Interwoven with this philosophy are other musings; as noted earlier, each chapter has a specific concept attached to the ingredient being discussed, and Aftel expounds upon that concept, quoting from a very wide variety of sources, from obscure medieval monks to Coco Chanel, to reinforce her ideas as well as to offer different viewpoints. While this is quite interesting, and something I personally find enjoyable, I do find that it made some chapters weaker than others, since my interest in a specific chapter was dependent mostly upon my interest in the theme in question. A certain imbalance among the chapters is also noticeable: for instance, the chapter on jasmine focuses a lot more on beauty and aesthetics, while the chapter on cinnamon focuses a lot more on history. I found myself wishing that there had been more of a balance in the topics covered in each chapter, just so that one can truly understand how all the topics work together to tell the story of the ingredient and how it connects to the theme of the chapter.

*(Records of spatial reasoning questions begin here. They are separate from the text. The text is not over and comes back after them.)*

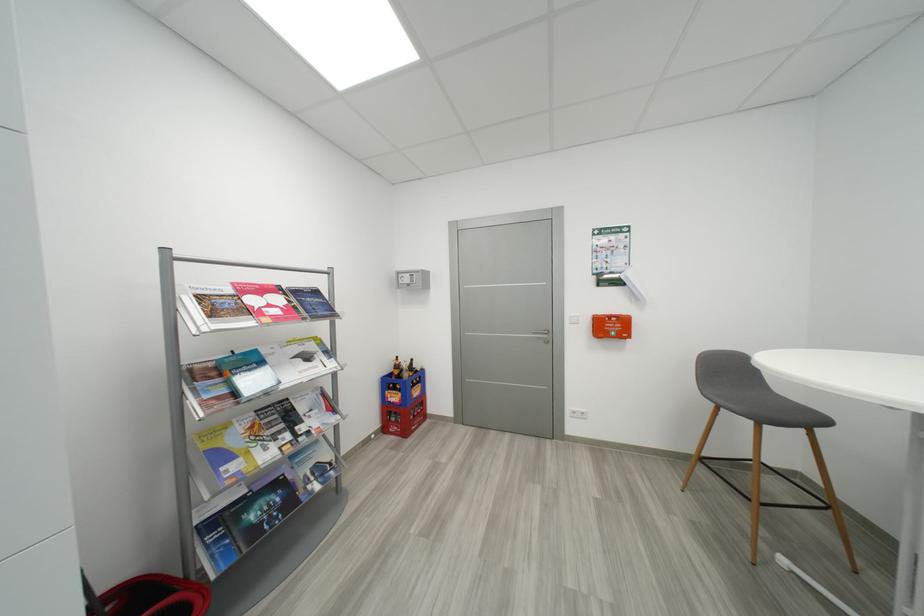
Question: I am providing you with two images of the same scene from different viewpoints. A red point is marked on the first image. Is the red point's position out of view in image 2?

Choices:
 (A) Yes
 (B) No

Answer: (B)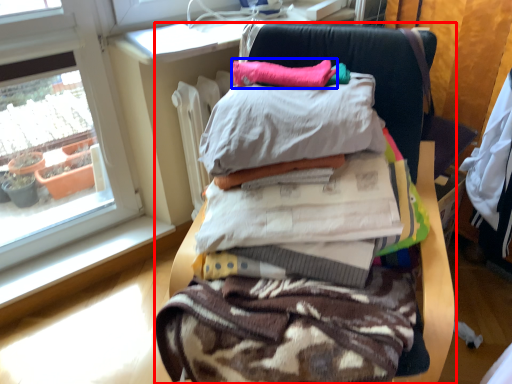
Question: Which point is closer to the camera, furniture (highlighted by a red box) or pillow (highlighted by a blue box)?

Choices:
 (A) furniture
 (B) pillow

Answer: (A)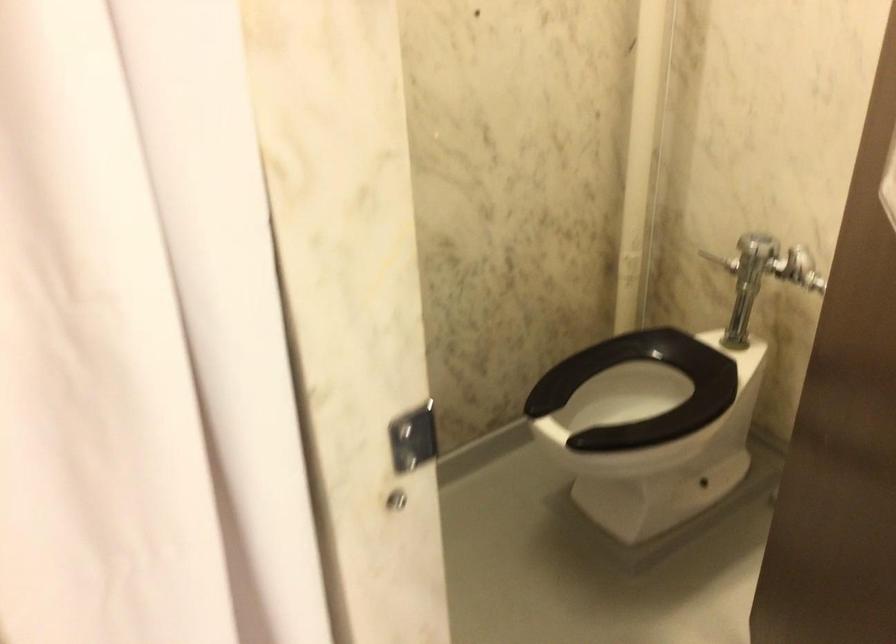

Fortunately, Aftel frequently includes her own anecdotes about her work as a perfumer, because I think that the book wouldn’t be quite as firm without them. It’s all well and good to discuss these intriguing philosophical questions, but without some binding thread the book would fall apart. That’s where the whole perfumery idea comes in, and where Aftel’s experience as a perfumer comes into play. If she had not included that aspect, the book would feel very loose and disjointed, something to merely flip through as one pleases, instead of something to really spend time with and delve into.
It’s also rather clear that Aftel’s writing really comes to life when she’s talking about perfume, or her work, or her life a perfumer. The book as a whole has a relatively unified tone, but where her writing stands out the most is when she’s talking about what she loves most—which is not, necessarily, history or economics or science. There is nothing wrong with this, of course, just something I noted while reading the book, because I realised that I always took a touch longer to get through a portion of text if Aftel was talking about some aspect of her work, or was telling a personal anecdote.
Overall, Fragrant: The Secret Life of Scent is an engaging read: it sucked me in the way any good book, fiction or otherwise, ought to, and held me there for its entirety. It’s not without some weak spots, however: there’s a lack of cohesiveness in some of the individual chapters, and none of those chapters really go in-depth into the ingredient itself, focusing instead on the theme that Aftel has associated with each one and discussing history and philosophy as necessary to emphasise her point. However, this tendency towards lightness is what makes this book such a good introduction to the craft of perfumery, and the recipes at the end of each chapter are sure to encourage more than a few readers to give making their own scents a shot. Fortunately, Aftel provides a list of sources at the end of the book, so that readers can find the tools and ingredients they need if they feel inspired enough to give perfumery a try.